Towards the end of yesterday's walk in the city park, I searched for the labyrinth. The same labyrinth, I had walked many years ago during a creative visioning workshop I attended. In the workshop, we spent hours cutting pictures out of stacks of magazines to arrange a collage for our vision. After arranging the pieces, we glued them onto a poster board to take home. I remember my collage had a tiger along with beach scenes, probably of Hawaii. During the afternoon of the day long workshop, beginning at the outside of the circle, we walked our vision along the labyrinth. I remember walking, losing myself in a deep meditation, following my feet around the swirling path until I reached the middle of the circle.

Yesterday, I found the middle of the labyrinth near the community building, the painted stones and words were covered in faded orange fallen leaves. Nearby, two robins flew back and forth landing on a large rock near a bench overlooking the small city park. On the street facing the park, a row of at least twenty beat up RVs, old school buses, passenger vans, and cars with the backseats pulled out for makeshift beds formed a caravan. The parked vehicles, all with their windows covered in pieces of curtain, fabric and magnetic felt boards. One young woman in her thirties was folding her laundry, placing it neatly back in her car trunk. 

Last time, I checked, the affordable housing list was an 8-10 year wait. The not so lucky "displaced" residents, the locals who cannot afford a vehicle to sleep in,  set up tent camps in the interior of the city park, in the mud, near the fence line of the dairy pastures I posted a photo of on yesterday's blog. 

I am thinking, I would be a more honest photographer if I started taking photos of our wildlife along with what else is happening under the trees and near the water lines of our community here in one of the wealthiest places in the world. I don't want to invade people's privacy by taking photos of their encampments. If I can do it with respect, the same kind of respect I treat our nature and animals, then, I will forge ahead with my camera and writing. With Scott, I did sleep in a tent and a van during the summer for over three months, we were displaced, but we were not destitute. So I cannot understand completely, the experience of what I am seeing. I can only try to understand it as much as possible. It might take going out of my comfort zone to begin a conversation with our local residents who are forced to live this way without a clean water source or clean public bathrooms and showers due to our incompetence as a whole community coming together to find a workable solution or there may be some people in the encampments who are choosing to live "outside of the system", which I understand. In my own way, I am trying to live as much "out of the system" as possible, as well.
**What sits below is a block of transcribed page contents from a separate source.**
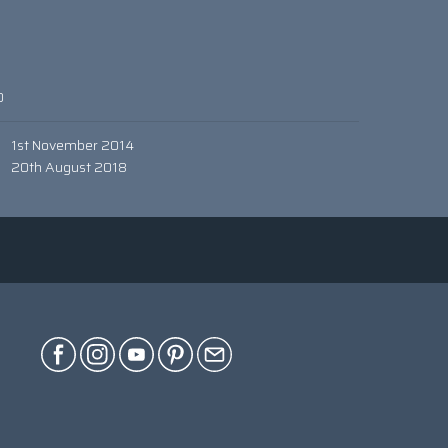
0
1st November 2014
20th August 2018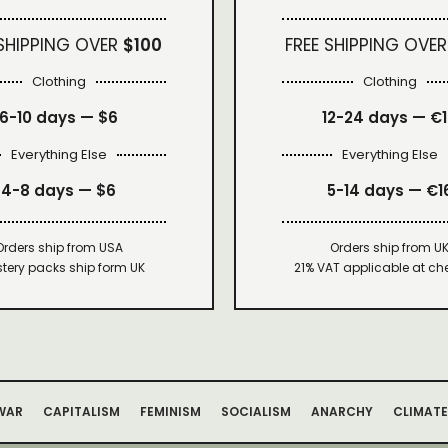
 SHIPPING OVER
$100
FREE SHIPPING OVER
Clothing
Clothing
6-10 days —
$6
12-24 days — €
Everything Else
Everything Else
4-8 days —
$6
5-14 days — €1
Orders ship from USA
Orders ship from U
tery packs ship form UK
21% VAT applicable at ch
WAR
CAPITALISM
FEMINISM
SOCIALISM
ANARCHY
CLIMATE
During our walk, yesterday, I did greet an older woman who was in her early to mid eighties walking her old dog on a leash. She apologized for not wearing a mask as she passed me by. I could tell she was tired and I could tell she lived in one of the tents or I pray one of the beat up rvs which would be more comfortable. I stopped and told her "not to worry about the mask". I was wearing mine. I inquired about her dog. With a weariness, she answered "the dog was very old" and continued her way along the muddy path following one of the lagoons.